The American Association of Wine Economists reported,
A statistical evaluation of the tasting, conducted by Princeton Professor Richard Quandt, further shows that the rank order of the wines was mostly insignificant … From a statistically viewpoint, most wines were undistinguishable. Only the best white and the lowest ranked red were significantly different from the others wines.²
So what do you know? Apparently there are some impressive wines being made right here in New Jersey and as soon as I am able I’m headed to wine country. New Jersey wine country that is. And I’ll be sure to visit the world’s largest light bulb and Lucy the Elephant while I’m on the road.

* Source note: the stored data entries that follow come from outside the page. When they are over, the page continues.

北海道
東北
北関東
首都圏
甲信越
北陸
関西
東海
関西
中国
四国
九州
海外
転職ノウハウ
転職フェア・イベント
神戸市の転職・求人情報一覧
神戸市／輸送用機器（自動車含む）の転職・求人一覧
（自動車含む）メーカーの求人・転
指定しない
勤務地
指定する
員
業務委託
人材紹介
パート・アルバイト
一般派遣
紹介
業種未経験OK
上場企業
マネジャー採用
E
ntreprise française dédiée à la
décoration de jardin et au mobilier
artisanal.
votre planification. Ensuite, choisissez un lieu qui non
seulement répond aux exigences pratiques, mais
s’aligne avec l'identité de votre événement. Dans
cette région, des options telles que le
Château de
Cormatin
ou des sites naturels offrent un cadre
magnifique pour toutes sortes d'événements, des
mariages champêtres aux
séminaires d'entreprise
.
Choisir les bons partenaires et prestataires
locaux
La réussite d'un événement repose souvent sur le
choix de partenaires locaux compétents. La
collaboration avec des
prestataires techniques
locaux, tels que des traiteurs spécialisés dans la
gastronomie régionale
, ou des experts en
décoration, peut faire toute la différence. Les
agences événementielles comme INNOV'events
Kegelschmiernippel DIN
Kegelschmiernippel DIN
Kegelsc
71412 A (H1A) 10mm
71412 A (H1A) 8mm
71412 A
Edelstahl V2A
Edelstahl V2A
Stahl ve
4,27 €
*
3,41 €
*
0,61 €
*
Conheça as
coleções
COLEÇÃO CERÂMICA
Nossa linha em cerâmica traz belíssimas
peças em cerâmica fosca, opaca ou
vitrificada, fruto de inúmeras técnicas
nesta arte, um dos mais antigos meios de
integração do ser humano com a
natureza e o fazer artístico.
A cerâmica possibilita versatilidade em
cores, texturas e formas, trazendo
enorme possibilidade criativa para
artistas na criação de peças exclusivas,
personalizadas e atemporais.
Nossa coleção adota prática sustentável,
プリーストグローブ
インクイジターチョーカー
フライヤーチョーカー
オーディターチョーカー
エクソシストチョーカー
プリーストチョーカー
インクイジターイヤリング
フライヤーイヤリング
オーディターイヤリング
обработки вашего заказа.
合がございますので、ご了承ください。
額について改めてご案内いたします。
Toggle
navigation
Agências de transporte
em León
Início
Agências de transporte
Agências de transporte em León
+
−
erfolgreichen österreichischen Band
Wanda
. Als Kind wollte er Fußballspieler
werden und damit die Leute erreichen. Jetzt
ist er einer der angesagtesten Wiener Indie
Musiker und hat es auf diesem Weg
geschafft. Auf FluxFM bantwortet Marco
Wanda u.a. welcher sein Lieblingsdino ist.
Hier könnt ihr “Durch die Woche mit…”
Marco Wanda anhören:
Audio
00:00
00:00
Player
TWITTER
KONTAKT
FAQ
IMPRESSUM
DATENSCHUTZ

¹Bottle Shock is a movie about the original Judgment of Paris
²http://www.wine-economics.org/the-judgment-of-princeton/
1. 2009 Joseph Drouhin, Beaune Clos des Mouches, Burgundy
2. 2010 Unionville Vineyards, Pheasant Hill Chardonnay, New Jersey
3. 2010 Heritage Vineyards, Chardonnay, New Jersey
4. 2010 Silver Decoy Winery, “Black Feather” Chardonnay, New Jersey
5. 2009 Domaine Leflaive, Puligny Montrachet, Burgundy
6. Tied 2010 Bellview Winery, Chardonnay, New Jersey
6. Tied 2009 Marc-Antonin Blain, Bâtard Montrachet Grand Cru, Burgundy
8. 2008 Amalthea Cellars, Chardonnay, New Jersey
9. 2010 Ventimiglia Vineyard, Chardonnay, New Jersey
10. 2008 Jean Latour-Labille, Meursault-Charmes 1er Cru, Burgundy
JUDGMENT OF PRINCETON, RESULTS RED;
1. 2004 Chateau Mouton Rothschild, Pauillac, Bordeaux
2. 2004 Chateau Haut Brion, Pessac-Leognan, Bordeaux
3. 2010 Heritage Vineyards, BDX (Bordeaux style blend), New Jersey
4. 2004 Chateau Montrose, St. Estephe, Bordeaux
5. 2007 Tomasello Winery, Oak Reserve Cabernet Sauvignon, New Jersey
6. 2004 Chateau Leoville-Las Cases, Saint-Julien, Bordeaux
7. 2010 Bellview Winery, Lumiere (Bordeaux style blend), New Jersey
8. 2008 Silver Decoy Winery, Cabernet Franc, New Jersey
9. 2008 Amalthea Cellars, Europa VI (Bordeaux style blend), New Jersey
10. 2008 Four JG’s Vineyards, Cabernet Franc, New Jersey
I’ve learned so much from this post – I’m going to drop random facts into the next conversation I have in the company of wine friends!!
That could make for some interesting conversation. “This wine has the distinctive aroma of petroleum. Is it from Newark, New Jersey?”
Great to have another NJian! I love Lucy- how can you not?
NJians – What exit! What exit! I love Lucy too, but Fred and Ethel stole the show.